The middle path most people end up at

Almost no team I've talked to runs a pure managed or pure self-hosted setup for long. The shape that keeps emerging is: managed for the orchestration and the model gateway, self-hosted for the memory and the tool layer. You give up a little observability on the orchestration side, you keep all the observability on the parts where bugs actually live.

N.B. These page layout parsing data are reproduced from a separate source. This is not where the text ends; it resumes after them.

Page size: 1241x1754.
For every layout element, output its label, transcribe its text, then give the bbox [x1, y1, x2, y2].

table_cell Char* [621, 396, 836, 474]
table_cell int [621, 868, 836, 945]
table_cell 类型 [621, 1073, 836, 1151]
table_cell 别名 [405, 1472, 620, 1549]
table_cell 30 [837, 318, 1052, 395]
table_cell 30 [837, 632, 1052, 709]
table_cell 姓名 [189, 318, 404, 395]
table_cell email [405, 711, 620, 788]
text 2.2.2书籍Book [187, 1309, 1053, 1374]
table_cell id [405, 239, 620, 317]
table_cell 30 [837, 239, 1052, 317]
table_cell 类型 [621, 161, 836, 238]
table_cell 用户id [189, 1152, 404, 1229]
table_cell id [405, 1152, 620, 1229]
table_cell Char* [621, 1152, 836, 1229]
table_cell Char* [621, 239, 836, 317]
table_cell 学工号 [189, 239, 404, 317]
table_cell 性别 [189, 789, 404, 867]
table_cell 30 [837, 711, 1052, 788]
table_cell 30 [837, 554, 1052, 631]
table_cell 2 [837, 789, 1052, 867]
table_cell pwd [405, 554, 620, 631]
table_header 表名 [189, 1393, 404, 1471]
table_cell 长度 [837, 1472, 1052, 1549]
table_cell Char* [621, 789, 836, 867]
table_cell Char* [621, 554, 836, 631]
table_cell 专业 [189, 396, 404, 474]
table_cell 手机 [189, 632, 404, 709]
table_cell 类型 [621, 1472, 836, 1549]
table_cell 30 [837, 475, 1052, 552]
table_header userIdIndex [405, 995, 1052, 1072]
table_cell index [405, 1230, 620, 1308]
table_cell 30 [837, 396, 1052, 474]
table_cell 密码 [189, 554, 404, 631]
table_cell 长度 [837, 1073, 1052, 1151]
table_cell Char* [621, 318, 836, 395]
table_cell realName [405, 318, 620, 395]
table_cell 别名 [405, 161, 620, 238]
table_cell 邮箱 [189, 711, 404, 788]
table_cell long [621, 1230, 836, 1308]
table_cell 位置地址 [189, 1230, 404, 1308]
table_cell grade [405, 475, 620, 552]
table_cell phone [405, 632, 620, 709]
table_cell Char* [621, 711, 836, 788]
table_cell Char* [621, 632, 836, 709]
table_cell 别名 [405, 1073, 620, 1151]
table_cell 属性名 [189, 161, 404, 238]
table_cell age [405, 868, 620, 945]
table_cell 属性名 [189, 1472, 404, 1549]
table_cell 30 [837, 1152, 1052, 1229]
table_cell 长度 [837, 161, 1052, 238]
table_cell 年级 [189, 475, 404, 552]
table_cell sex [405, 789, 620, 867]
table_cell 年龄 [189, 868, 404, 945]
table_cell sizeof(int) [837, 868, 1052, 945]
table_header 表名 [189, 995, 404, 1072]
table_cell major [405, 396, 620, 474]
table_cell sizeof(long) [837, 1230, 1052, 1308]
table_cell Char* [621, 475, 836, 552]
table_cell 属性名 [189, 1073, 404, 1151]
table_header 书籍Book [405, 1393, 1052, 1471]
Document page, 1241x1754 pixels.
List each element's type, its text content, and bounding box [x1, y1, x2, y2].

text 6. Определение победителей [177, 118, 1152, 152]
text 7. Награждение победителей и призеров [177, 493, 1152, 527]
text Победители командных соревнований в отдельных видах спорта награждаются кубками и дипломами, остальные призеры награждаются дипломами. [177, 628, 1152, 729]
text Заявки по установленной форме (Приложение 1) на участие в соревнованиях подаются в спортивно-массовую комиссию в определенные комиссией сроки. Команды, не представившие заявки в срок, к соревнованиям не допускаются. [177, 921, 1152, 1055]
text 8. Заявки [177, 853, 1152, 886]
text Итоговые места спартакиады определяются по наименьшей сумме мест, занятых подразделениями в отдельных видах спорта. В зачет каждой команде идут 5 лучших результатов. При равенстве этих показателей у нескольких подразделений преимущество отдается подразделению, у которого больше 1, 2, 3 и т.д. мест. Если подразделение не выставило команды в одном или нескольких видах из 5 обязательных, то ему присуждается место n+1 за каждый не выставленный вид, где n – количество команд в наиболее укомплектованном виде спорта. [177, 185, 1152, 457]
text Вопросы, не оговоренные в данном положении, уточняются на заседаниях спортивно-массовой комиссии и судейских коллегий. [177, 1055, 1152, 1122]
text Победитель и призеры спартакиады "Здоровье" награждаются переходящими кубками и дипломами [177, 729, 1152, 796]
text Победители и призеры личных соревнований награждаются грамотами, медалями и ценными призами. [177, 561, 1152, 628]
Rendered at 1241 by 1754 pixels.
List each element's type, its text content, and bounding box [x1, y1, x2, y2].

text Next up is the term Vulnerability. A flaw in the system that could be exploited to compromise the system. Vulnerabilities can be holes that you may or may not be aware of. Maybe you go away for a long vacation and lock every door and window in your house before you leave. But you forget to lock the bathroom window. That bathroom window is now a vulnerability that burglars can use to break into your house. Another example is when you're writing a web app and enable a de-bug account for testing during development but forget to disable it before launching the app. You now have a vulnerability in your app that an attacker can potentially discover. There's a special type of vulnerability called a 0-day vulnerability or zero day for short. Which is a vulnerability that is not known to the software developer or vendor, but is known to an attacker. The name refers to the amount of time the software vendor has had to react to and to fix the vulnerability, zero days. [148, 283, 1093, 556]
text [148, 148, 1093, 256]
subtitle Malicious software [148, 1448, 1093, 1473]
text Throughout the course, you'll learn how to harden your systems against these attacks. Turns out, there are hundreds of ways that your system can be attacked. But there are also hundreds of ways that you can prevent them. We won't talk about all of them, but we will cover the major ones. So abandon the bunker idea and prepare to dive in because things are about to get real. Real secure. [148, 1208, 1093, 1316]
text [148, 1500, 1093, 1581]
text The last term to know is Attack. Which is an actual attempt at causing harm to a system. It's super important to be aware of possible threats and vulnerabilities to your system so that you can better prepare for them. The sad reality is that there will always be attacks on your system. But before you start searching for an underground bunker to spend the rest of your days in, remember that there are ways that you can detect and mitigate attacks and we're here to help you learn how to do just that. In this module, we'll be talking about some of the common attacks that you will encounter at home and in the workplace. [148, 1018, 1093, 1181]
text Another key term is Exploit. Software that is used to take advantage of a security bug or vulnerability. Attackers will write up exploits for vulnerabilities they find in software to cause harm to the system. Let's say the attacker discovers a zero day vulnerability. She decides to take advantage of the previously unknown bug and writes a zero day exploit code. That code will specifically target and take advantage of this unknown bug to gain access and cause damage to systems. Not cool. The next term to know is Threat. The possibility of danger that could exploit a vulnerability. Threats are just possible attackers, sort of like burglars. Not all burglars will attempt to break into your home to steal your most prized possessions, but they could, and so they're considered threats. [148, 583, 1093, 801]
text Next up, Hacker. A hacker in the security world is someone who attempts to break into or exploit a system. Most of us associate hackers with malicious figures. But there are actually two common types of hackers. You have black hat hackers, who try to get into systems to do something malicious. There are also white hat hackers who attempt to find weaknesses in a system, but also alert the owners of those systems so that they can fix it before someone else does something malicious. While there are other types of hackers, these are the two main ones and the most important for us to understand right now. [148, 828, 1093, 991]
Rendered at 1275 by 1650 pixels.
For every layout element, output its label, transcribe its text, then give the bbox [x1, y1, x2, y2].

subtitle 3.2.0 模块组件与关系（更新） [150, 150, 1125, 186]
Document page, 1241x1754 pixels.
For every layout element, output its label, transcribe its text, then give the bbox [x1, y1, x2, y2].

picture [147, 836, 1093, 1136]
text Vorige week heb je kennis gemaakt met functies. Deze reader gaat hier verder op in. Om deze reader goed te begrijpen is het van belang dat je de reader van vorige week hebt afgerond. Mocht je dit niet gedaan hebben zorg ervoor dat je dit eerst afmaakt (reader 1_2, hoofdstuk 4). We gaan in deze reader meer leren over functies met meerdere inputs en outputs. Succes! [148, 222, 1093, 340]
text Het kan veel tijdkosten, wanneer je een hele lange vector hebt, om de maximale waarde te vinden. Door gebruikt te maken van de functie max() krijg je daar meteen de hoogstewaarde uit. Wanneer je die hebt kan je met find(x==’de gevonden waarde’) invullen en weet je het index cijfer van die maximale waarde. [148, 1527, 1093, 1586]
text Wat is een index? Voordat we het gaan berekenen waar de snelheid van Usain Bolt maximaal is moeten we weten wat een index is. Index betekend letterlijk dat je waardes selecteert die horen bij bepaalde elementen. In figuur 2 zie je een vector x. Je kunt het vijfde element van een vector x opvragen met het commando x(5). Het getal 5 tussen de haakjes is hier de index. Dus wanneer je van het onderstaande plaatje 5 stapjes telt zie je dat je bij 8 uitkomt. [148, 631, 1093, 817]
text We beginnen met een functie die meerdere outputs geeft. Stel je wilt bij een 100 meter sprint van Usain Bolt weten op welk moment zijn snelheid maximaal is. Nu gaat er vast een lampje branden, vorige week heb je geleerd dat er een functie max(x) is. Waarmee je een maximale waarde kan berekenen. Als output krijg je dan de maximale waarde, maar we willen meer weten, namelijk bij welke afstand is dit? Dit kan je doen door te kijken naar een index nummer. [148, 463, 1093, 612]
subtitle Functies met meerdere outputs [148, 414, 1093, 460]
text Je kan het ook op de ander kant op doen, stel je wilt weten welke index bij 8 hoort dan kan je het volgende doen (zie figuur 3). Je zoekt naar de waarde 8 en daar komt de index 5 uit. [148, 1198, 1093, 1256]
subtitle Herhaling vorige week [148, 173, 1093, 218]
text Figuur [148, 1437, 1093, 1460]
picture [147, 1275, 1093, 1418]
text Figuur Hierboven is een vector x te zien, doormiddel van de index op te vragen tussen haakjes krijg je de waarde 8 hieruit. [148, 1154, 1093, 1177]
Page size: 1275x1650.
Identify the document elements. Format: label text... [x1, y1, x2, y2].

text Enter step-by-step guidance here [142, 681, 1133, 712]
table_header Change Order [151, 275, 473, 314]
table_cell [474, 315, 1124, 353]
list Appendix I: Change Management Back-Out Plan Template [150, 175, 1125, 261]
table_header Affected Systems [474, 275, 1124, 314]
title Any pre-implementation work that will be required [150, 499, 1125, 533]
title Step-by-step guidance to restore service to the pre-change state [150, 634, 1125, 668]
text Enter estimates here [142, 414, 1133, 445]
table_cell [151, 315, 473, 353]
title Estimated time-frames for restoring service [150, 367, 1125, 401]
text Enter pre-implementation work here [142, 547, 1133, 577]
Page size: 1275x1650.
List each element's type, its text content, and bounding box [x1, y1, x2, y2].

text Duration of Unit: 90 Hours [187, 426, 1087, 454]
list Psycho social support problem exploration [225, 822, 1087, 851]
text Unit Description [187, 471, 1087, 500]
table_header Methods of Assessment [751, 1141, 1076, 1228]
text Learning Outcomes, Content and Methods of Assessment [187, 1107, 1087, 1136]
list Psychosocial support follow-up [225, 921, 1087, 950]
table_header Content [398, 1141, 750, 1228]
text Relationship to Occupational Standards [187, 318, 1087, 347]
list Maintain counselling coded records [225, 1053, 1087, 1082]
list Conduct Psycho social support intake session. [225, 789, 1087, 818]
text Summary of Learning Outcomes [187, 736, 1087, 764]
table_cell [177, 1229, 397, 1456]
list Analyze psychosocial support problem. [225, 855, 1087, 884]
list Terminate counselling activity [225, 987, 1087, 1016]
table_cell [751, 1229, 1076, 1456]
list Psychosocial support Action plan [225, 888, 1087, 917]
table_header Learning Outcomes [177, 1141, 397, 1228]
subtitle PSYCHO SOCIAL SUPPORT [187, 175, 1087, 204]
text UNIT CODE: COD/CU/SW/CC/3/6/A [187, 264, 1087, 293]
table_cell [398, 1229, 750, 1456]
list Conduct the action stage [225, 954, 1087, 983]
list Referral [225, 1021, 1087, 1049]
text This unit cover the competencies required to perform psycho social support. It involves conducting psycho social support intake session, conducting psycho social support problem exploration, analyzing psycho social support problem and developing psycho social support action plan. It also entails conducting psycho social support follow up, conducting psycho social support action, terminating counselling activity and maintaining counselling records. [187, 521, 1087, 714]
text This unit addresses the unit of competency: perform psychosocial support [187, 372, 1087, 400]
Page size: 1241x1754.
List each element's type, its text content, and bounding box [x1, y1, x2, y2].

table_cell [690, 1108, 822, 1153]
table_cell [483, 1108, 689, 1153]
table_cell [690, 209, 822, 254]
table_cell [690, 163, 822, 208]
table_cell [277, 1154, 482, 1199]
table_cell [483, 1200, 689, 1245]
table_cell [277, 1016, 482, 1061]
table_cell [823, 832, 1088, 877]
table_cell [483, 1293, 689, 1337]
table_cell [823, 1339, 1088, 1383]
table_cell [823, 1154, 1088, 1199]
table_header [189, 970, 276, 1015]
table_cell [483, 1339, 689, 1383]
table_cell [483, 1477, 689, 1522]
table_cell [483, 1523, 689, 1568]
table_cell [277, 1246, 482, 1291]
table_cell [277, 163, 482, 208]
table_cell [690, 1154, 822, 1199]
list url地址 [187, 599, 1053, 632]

That hybrid is what we ended up shipping for our own customers. The agent dashboard runs as a managed service so people don't have to host a UI, but the agents themselves run wherever the customer wants — their cluster, their keys, their VPC. It's not the cleanest architecture story, and it took us longer than I'd like to admit to stop apologizing for it.

What I'd tell past-me

Three things, none of them clever:

Pick the option that makes your debugging loop shorter, not the one that makes your slide deck better. If you can't see why an agent did what it did, you don't have an agent — you have a wishing well.
Cap the number of concurrent agents at a number you can mentally model. For us that's five. For a bigger team it might be twenty. It is almost certainly not "as many as the platform supports."
Write the boring runbooks early. The retry policy, the memory snapshot policy, the rollback procedure. They feel like overkill until the first real outage, after which they feel like the only adult thing in the room.

If any of this is useful, or if you want to compare notes on what you've broken, I'd love to hear about it — the RapidClaw team is small enough that you'll get an actual human, probably me or Brandon.

We're still figuring this out. I just wanted to write down what we've found so far, while it still feels true.